Hello! I woke up this morning tired but extremely grateful. Mother’s Day was a success. My kids did the best they could (1 could have done better, not mentioning any names…) with what they have. It consisted of beautiful wall art and a heartfelt card from one and a mumbled Mother’s Day wish from the other. I asked the mumbling one, what would happen to your life if I put in that much effort into being a mother to you. What if I did just the bare minimum? I don’t think he really cares at this point in his life, I just hope he comes around in his early twenties!
I am wondering out loud about what the future holds for me as a mother not just as a person. Once the kids are old enough to move on, how will I keep myself busy. Will they talk to me, fit me into their busy schedules or even think of me? This is my fear. I have put my blood, sweat and tears into these two, will they be grateful? I don’t do what I do for them for anything in return, but a mom can hope and wish. I just want them to include me in their lives as some sort of priority. I know I shouldn’t worry so much, as only time will tell. I relish these moments and days with them, no one knows what tomorrow holds.

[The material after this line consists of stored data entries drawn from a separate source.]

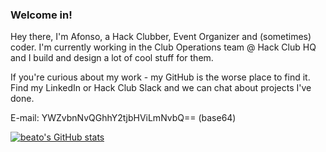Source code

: ### Welcome in!
Hey there, I'm Afonso, a Hack Clubber, Event Organizer and (sometimes) coder.
I'm currently working in the Club Operations team @ Hack Club HQ and I build and design a lot of cool stuff for them.

If you're curious about my work - my GitHub is the worse place to find it. Find my LinkedIn or Hack Club Slack and we can chat about projects I've done.

E-mail: YWZvbnNvQGhhY2tjbHViLmNvbQ== (base64)

[![beato's GitHub stats](https://github-readme-stats.vercel.app/api?username=whatbeato)](https://github.com/anuraghazra/github-readme-stats)
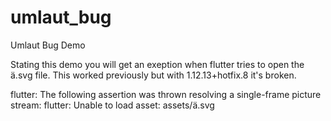 # umlaut_bug

Umlaut Bug Demo

Stating this demo you will get an exeption when flutter tries to open the ä.svg file.
This worked previously but with 1.12.13+hotfix.8 it's broken.

flutter: The following assertion was thrown resolving a single-frame picture stream:
flutter: Unable to load asset: assets/ä.svg
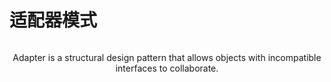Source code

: ﻿# 适配器模式

<p align="center">
<img src = "https://github.com/user-attachments/assets/61712269-5f74-459d-8484-a23c222d03b4" alt="">
</p>
<p align="center">
Adapter is a structural design pattern that allows objects with incompatible interfaces to collaborate.<p align="center">
<img src = "https://i.imgur.com/EF6t6WA.png" alt="">
</p>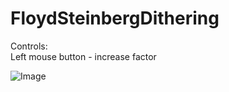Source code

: # FloydSteinbergDithering

Controls:   
Left mouse button - increase factor   

![Image](https://github.com/SlawekSt/FloydSteinbergDithering/blob/main/Dithering.PNG)
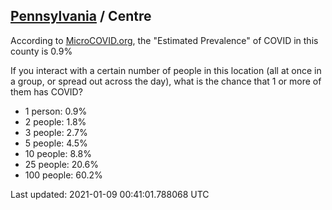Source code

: 
## [Pennsylvania](/united-states/pennsylvania) / Centre

According to [MicroCOVID.org](http://microcovid.org),
the "Estimated Prevalence" of COVID in this county is 0.9%

If you interact with a certain number of people in this location
(all at once in a group, or spread out across the day), what is the chance that
1 or more of them has COVID?

- 1 person: 0.9%
- 2 people: 1.8%
- 3 people: 2.7%
- 5 people: 4.5%
- 10 people: 8.8%
- 25 people: 20.6%
- 100 people: 60.2%

Last updated: 2021-01-09 00:41:01.788068 UTC
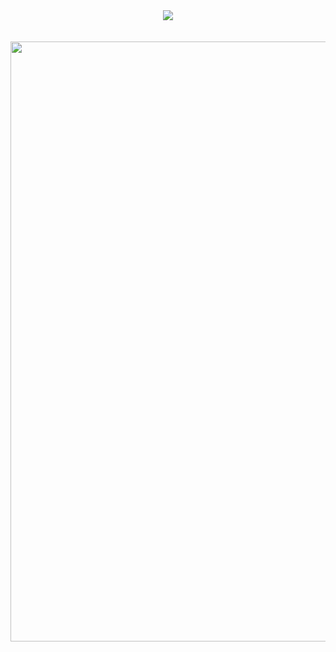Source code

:
<div align="center">
    <a href="https://discord.com/users/538846533123309584" title="Discord Account"><img src="https://lanyard-profile-readme.vercel.app/api/538846533123309584"></a>
</div>
<br>
<br>
<img width="1920" height="960" src="https://cdn.discordapp.com/attachments/906301763764764743/1010951093494227015/AboutMe.png">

My silent promise to my kids is, I will TRY not to be the needy, obsessive, demanding or controlling with my adult children. I will try my best to be loving, supportive, nurturing and understanding. I love being around people, who better to spend your time with then your hand made family? I don’t ever want to be without my spawns or feel lonely and useless in my old age. I would like to be a part of their families and to continue these magical moments until my last breath. At least try to care for half of much as I did for you.
In the meantime I will continue to be the best daughter and daughter in law to my current government. I do believe, you reap what you sow so. I need to make sure I sow exactly what I would like to reap one day!